I have tried, and writing my last comment actually brought a lot of repressed rage out. I've been too lenient on my friends and family who continue to use things like Facebook and X, because I didn't want to be that opinionated, ideological snore who won't shut up about how Facebook is the world's most prolific purveyor of hate speech, propping up the Trump administration, Israel, LGBT hate groups, the Rohingya genocide, housing discrimination, abortion witch hunts, blah blah blah. But the thing is that these are true things, and people should be appalled enough to never touch a Meta product again, even if it means teaching an elderly family member to learn a new group messaging app.

So I'm back to being a loudmouth bitch who scolds people for using Facebook.
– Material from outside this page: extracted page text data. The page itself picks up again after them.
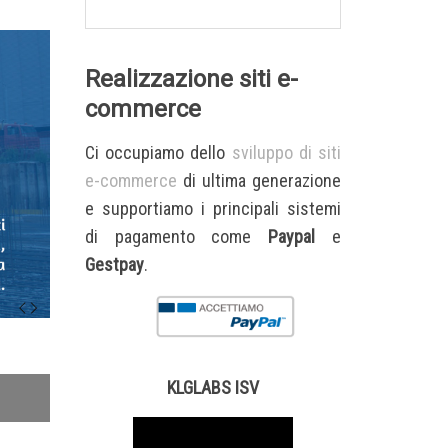
Realizzazione siti e-
commerce
Ci occupiamo dello
sviluppo di siti
e-commerce
di ultima generazione
e supportiamo i principali sistemi
di pagamento come
Paypal
e
Gestpay
.
KLGLABS ISV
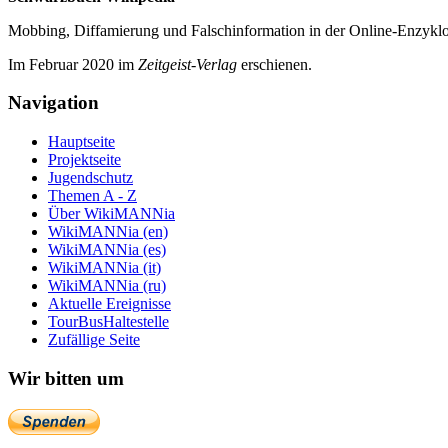
Mobbing, Diffamierung und Falsch­information in der Online-Enzyklo­
Im Februar 2020 im
Zeit­geist-Verlag
erschienen.
Navigation
Hauptseite
Projektseite
Jugendschutz
Themen A - Z
Über WikiMANNia
WikiMANNia (en)
WikiMANNia (es)
WikiMANNia (it)
WikiMANNia (ru)
Aktuelle Ereignisse
TourBusHaltestelle
Zufällige Seite
Wir bitten um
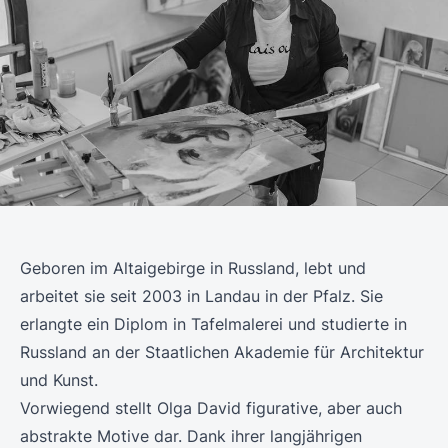
Geboren im Altaigebirge in Russland, lebt und
arbeitet sie seit 2003 in Landau in der Pfalz. Sie
erlangte ein Diplom in Tafelmalerei und studierte in
Russland an der Staatlichen Akademie für Architektur
und Kunst.
Vorwiegend stellt Olga David figurative, aber auch
abstrakte Motive dar. Dank ihrer langjährigen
And X. But I probably don't stand a chance with Google.

[–] KairuByte@lemmy.dbzer0.com 3 points 21 hours ago (1 children)

I kinda doubt you’d be able to write a law that would actually have the effect you’re looking for. In the case of what you just wrote, all YouTube would need to do is write into their ToS that by uploading to their platform you’ve given them explicit permission to alter the video for purposes of storage space or increasing/decreasing quality.

[–] jjjalljs@ttrpg.network 3 points 20 hours ago

I think you're under estimating what the law can do, probably because most of the time it's used to bolster rich assholes.

[–] jonesey71@lemmus.org 0 points 18 hours ago (1 children)

It might not be currently illegal but I think there should be a law defining "crimes against society" that only applies to corporations and politicians. It could be vague like "disorderly conduct" but just for corpos and politicians and would include things like lying to the public and could have punishments like corpos losing their business license (death) and banishment to the moon/sun for politicians.

[–] KairuByte@lemmy.dbzer0.com 5 points 18 hours ago

Overly vague laws are never a good thing.